A recent analysis in the Cancer Journal outlines the various effects of last year's landmark health care reform bill on cancer research, with big questions regarding comparative effectiveness research (CER). Many changes in the pipeline will certainly be positive, but there may be potentially negative "unanticipated consequences."
Starting with the 2009 stimulus package, CER was supported with $1 billion, and with the Patient Protection and Affordable Care Act, the program has been expanded significantly.
The analysis notes that "CER provides the promise of using large data sets to define effectiveness of treatment options that have been differentially implemented in varied practice settings, especially as they relate to off-label use of drugs and devices."
Off-label use has been controversial for years and has led to denial of insurance in some cases, but "with systematic data collection, CER studies might provide convincing evidence of efficacy—or lack there of—in settings where prospective trials might never be practical."

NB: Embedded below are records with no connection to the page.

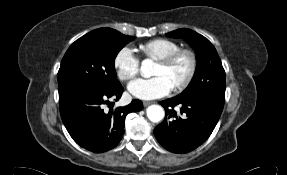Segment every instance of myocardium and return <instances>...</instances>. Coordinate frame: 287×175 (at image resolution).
Here are the masks:
<instances>
[{"label": "myocardium", "instance_id": "f54148a6", "mask_svg": "<svg viewBox=\"0 0 287 175\" xmlns=\"http://www.w3.org/2000/svg\"><path fill=\"white\" fill-rule=\"evenodd\" d=\"M182 57H186L188 59L189 70L186 76L175 86H173V90L175 92H179L187 88L194 79L198 67V60L195 52L191 49L180 48L179 50L157 60L158 63L168 67L173 65L178 59Z\"/></svg>", "mask_w": 287, "mask_h": 175}]
</instances>
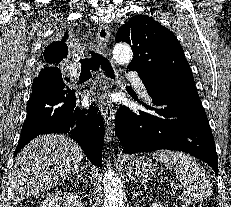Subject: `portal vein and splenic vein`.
<instances>
[{
	"label": "portal vein and splenic vein",
	"mask_w": 231,
	"mask_h": 207,
	"mask_svg": "<svg viewBox=\"0 0 231 207\" xmlns=\"http://www.w3.org/2000/svg\"><path fill=\"white\" fill-rule=\"evenodd\" d=\"M173 189H176V186L172 185Z\"/></svg>",
	"instance_id": "portal-vein-and-splenic-vein-1"
}]
</instances>
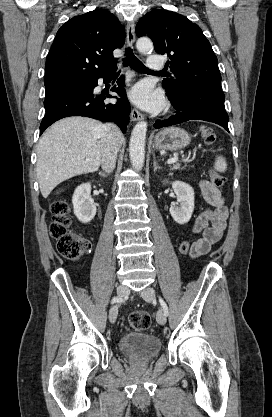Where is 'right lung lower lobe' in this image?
<instances>
[{
    "mask_svg": "<svg viewBox=\"0 0 272 417\" xmlns=\"http://www.w3.org/2000/svg\"><path fill=\"white\" fill-rule=\"evenodd\" d=\"M116 67L102 75L88 79L80 84L55 91L47 96L44 101L46 114L40 125V134L55 121L68 116H86L101 121L115 122L124 133L127 129L130 104L126 98L124 89V77L117 81L118 87L111 90L117 92L123 98L117 103L104 102L111 95H96L94 88L98 85L99 78L109 81Z\"/></svg>",
    "mask_w": 272,
    "mask_h": 417,
    "instance_id": "obj_1",
    "label": "right lung lower lobe"
}]
</instances>
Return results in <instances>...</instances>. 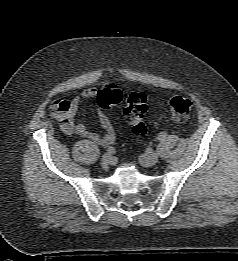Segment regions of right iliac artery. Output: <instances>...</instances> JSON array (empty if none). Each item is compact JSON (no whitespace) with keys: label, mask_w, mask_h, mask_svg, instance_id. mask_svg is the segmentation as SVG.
I'll return each mask as SVG.
<instances>
[{"label":"right iliac artery","mask_w":238,"mask_h":261,"mask_svg":"<svg viewBox=\"0 0 238 261\" xmlns=\"http://www.w3.org/2000/svg\"><path fill=\"white\" fill-rule=\"evenodd\" d=\"M107 153H108L109 155H113V154L115 153V149H114L113 147H108Z\"/></svg>","instance_id":"82829eb1"}]
</instances>
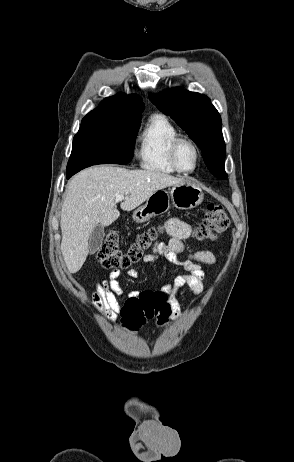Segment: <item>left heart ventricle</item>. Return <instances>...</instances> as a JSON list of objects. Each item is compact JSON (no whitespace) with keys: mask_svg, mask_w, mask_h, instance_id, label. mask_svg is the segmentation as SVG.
I'll list each match as a JSON object with an SVG mask.
<instances>
[{"mask_svg":"<svg viewBox=\"0 0 294 462\" xmlns=\"http://www.w3.org/2000/svg\"><path fill=\"white\" fill-rule=\"evenodd\" d=\"M178 162L180 166L185 170L193 168L195 164V152L189 144L183 143L179 147Z\"/></svg>","mask_w":294,"mask_h":462,"instance_id":"left-heart-ventricle-1","label":"left heart ventricle"}]
</instances>
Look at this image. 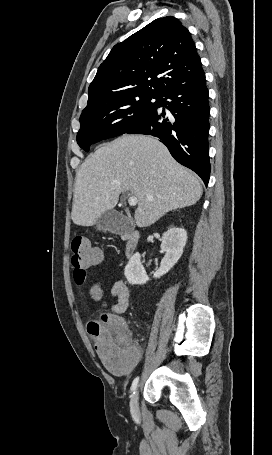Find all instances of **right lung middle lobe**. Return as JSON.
<instances>
[{
    "instance_id": "obj_1",
    "label": "right lung middle lobe",
    "mask_w": 272,
    "mask_h": 455,
    "mask_svg": "<svg viewBox=\"0 0 272 455\" xmlns=\"http://www.w3.org/2000/svg\"><path fill=\"white\" fill-rule=\"evenodd\" d=\"M159 101V95H135L83 112L77 143L89 151L91 144L126 133L149 116Z\"/></svg>"
}]
</instances>
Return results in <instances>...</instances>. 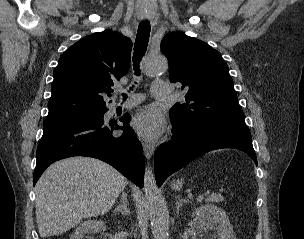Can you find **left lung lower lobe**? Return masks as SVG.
<instances>
[{
    "mask_svg": "<svg viewBox=\"0 0 304 239\" xmlns=\"http://www.w3.org/2000/svg\"><path fill=\"white\" fill-rule=\"evenodd\" d=\"M172 125L171 141L162 144L155 155V177L158 186L190 161L216 149L241 150L248 154L257 165L251 133L246 125L216 124L197 132L188 131L174 120H172Z\"/></svg>",
    "mask_w": 304,
    "mask_h": 239,
    "instance_id": "1",
    "label": "left lung lower lobe"
}]
</instances>
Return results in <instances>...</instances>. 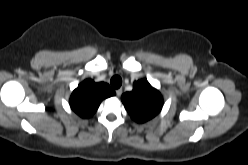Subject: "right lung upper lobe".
<instances>
[{"label": "right lung upper lobe", "instance_id": "obj_1", "mask_svg": "<svg viewBox=\"0 0 248 165\" xmlns=\"http://www.w3.org/2000/svg\"><path fill=\"white\" fill-rule=\"evenodd\" d=\"M115 92L104 82L95 83L91 79L84 80L71 94L70 106L82 118L92 116L101 101L114 96Z\"/></svg>", "mask_w": 248, "mask_h": 165}]
</instances>
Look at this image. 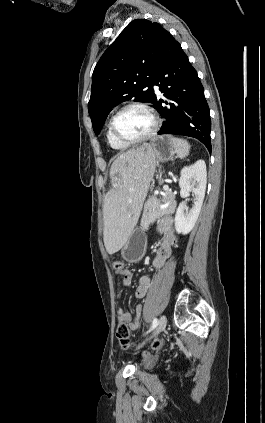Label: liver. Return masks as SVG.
Segmentation results:
<instances>
[{
  "mask_svg": "<svg viewBox=\"0 0 265 423\" xmlns=\"http://www.w3.org/2000/svg\"><path fill=\"white\" fill-rule=\"evenodd\" d=\"M155 167L156 156L147 143L120 154L113 162L112 189L106 194L103 206V240L109 254L124 246L136 226Z\"/></svg>",
  "mask_w": 265,
  "mask_h": 423,
  "instance_id": "liver-1",
  "label": "liver"
}]
</instances>
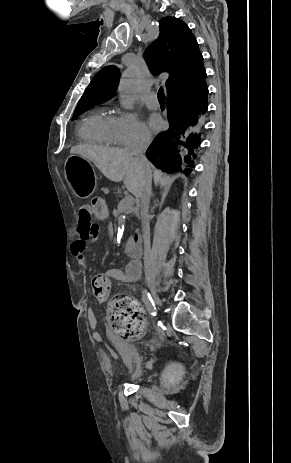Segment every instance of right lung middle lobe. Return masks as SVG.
Here are the masks:
<instances>
[{
    "label": "right lung middle lobe",
    "mask_w": 291,
    "mask_h": 463,
    "mask_svg": "<svg viewBox=\"0 0 291 463\" xmlns=\"http://www.w3.org/2000/svg\"><path fill=\"white\" fill-rule=\"evenodd\" d=\"M93 104H81V105H78L75 109V112H74V115L73 117H76L77 115H79L80 113H82L84 110L88 109L89 107H91Z\"/></svg>",
    "instance_id": "obj_1"
}]
</instances>
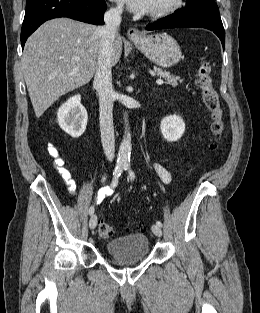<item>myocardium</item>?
<instances>
[{
  "label": "myocardium",
  "instance_id": "myocardium-1",
  "mask_svg": "<svg viewBox=\"0 0 260 313\" xmlns=\"http://www.w3.org/2000/svg\"><path fill=\"white\" fill-rule=\"evenodd\" d=\"M183 5V0H170L163 8L149 12L151 18L159 19L170 16L177 12Z\"/></svg>",
  "mask_w": 260,
  "mask_h": 313
}]
</instances>
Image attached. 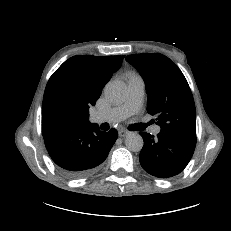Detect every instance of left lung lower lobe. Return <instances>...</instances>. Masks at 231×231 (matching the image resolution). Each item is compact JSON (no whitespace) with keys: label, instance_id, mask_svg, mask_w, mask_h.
<instances>
[{"label":"left lung lower lobe","instance_id":"1","mask_svg":"<svg viewBox=\"0 0 231 231\" xmlns=\"http://www.w3.org/2000/svg\"><path fill=\"white\" fill-rule=\"evenodd\" d=\"M144 146L139 160L142 168L149 174L168 178L182 172L189 163L195 146L196 136L161 131L157 138L140 132Z\"/></svg>","mask_w":231,"mask_h":231}]
</instances>
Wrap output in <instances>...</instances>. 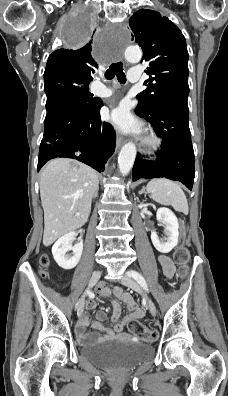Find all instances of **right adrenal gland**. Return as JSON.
<instances>
[{
	"mask_svg": "<svg viewBox=\"0 0 228 396\" xmlns=\"http://www.w3.org/2000/svg\"><path fill=\"white\" fill-rule=\"evenodd\" d=\"M98 196V190L94 193L93 198H96Z\"/></svg>",
	"mask_w": 228,
	"mask_h": 396,
	"instance_id": "1",
	"label": "right adrenal gland"
}]
</instances>
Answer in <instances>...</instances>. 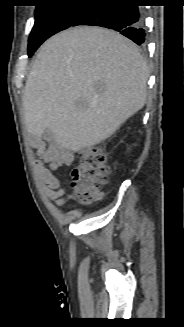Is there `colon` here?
<instances>
[{
    "label": "colon",
    "instance_id": "colon-1",
    "mask_svg": "<svg viewBox=\"0 0 184 327\" xmlns=\"http://www.w3.org/2000/svg\"><path fill=\"white\" fill-rule=\"evenodd\" d=\"M109 173L104 151L99 147L89 149L71 174L70 187L74 196L82 203H91L101 195Z\"/></svg>",
    "mask_w": 184,
    "mask_h": 327
}]
</instances>
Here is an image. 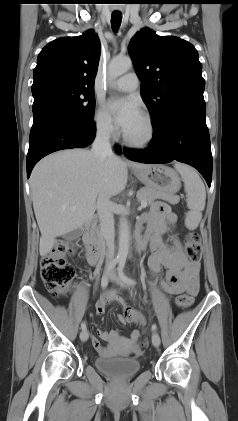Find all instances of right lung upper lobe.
Here are the masks:
<instances>
[{
  "mask_svg": "<svg viewBox=\"0 0 238 421\" xmlns=\"http://www.w3.org/2000/svg\"><path fill=\"white\" fill-rule=\"evenodd\" d=\"M100 52V41L93 30L78 37L58 38L39 53L32 86L59 82L93 90Z\"/></svg>",
  "mask_w": 238,
  "mask_h": 421,
  "instance_id": "right-lung-upper-lobe-1",
  "label": "right lung upper lobe"
}]
</instances>
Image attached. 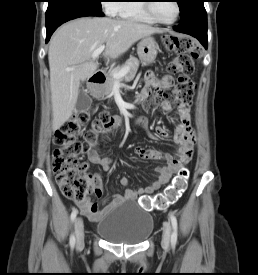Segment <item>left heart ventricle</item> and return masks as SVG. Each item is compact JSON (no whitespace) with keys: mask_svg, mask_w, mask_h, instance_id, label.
I'll return each instance as SVG.
<instances>
[{"mask_svg":"<svg viewBox=\"0 0 258 275\" xmlns=\"http://www.w3.org/2000/svg\"><path fill=\"white\" fill-rule=\"evenodd\" d=\"M155 15L163 21H171L176 16V6L174 1H156L153 4Z\"/></svg>","mask_w":258,"mask_h":275,"instance_id":"b2bd125f","label":"left heart ventricle"}]
</instances>
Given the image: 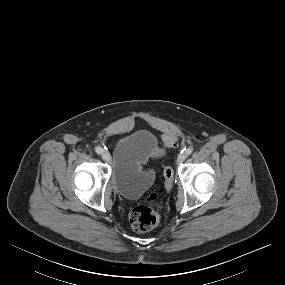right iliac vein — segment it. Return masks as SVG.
<instances>
[{"instance_id":"63e3f726","label":"right iliac vein","mask_w":285,"mask_h":285,"mask_svg":"<svg viewBox=\"0 0 285 285\" xmlns=\"http://www.w3.org/2000/svg\"><path fill=\"white\" fill-rule=\"evenodd\" d=\"M102 159L105 160V161H109L110 160V155L107 151H103L102 152Z\"/></svg>"}]
</instances>
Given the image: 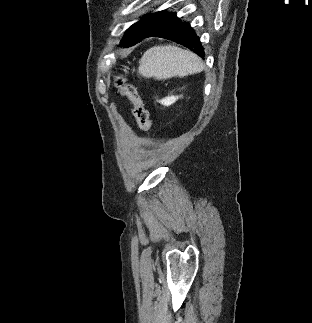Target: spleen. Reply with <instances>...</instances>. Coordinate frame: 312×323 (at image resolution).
Masks as SVG:
<instances>
[{"mask_svg": "<svg viewBox=\"0 0 312 323\" xmlns=\"http://www.w3.org/2000/svg\"><path fill=\"white\" fill-rule=\"evenodd\" d=\"M138 70L144 78L167 80L199 74L204 70V64L199 56L177 46H153L144 52Z\"/></svg>", "mask_w": 312, "mask_h": 323, "instance_id": "1", "label": "spleen"}]
</instances>
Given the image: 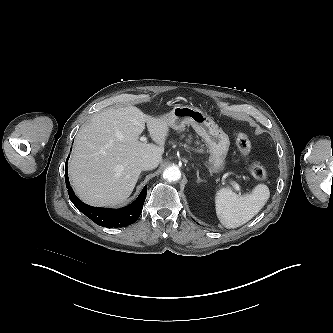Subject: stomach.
<instances>
[{"instance_id": "obj_1", "label": "stomach", "mask_w": 333, "mask_h": 333, "mask_svg": "<svg viewBox=\"0 0 333 333\" xmlns=\"http://www.w3.org/2000/svg\"><path fill=\"white\" fill-rule=\"evenodd\" d=\"M163 117L167 118L169 127L174 130H183L186 125H191L209 148L210 170L219 172L224 169L225 159L230 146L229 137L203 111L190 106L178 105L170 113L163 115Z\"/></svg>"}]
</instances>
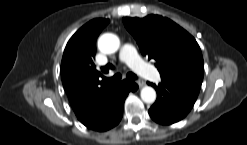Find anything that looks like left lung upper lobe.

Further, the authors mention the possibility of improving treatments for cancer types with low rates of incidence where again conducting randomized trials may not be possible. A CER study in the journal Blood which used lymphoma subtypes from the National Comprehensive Cancer Network non-Hodgkin lymphoma database is a relevant example.
Several questions in relation to cost are raised: Will cost of a drug be taken into account when comparing different treatment approaches? And will "CER be utilized to gain FDA approval for newer therapies that may be more effective (not a current requirement for new drugs) or less expensive than currently approved agents?"
Currently, the FDA only requires that drugs be safe and effective—not cheaper or better. And if a new treatment is proved to be more effective, what will happen to previously used regimens?
The authors make several points regarding the shortcomings of CER that the health reform bill fails to account for. In its current conception, CER will not be able to account for differences in similar disease type. The article cites hormone-receptor positive breast cancer as an example, a disease which, like certain other cancer types, "differs dramatically in the likely responsiveness to treatment and may have genetic differences in metabolism of drugs that impact effectiveness."
There is also the worry that resources for CER might be drawn from other types of resources, particularly NCI.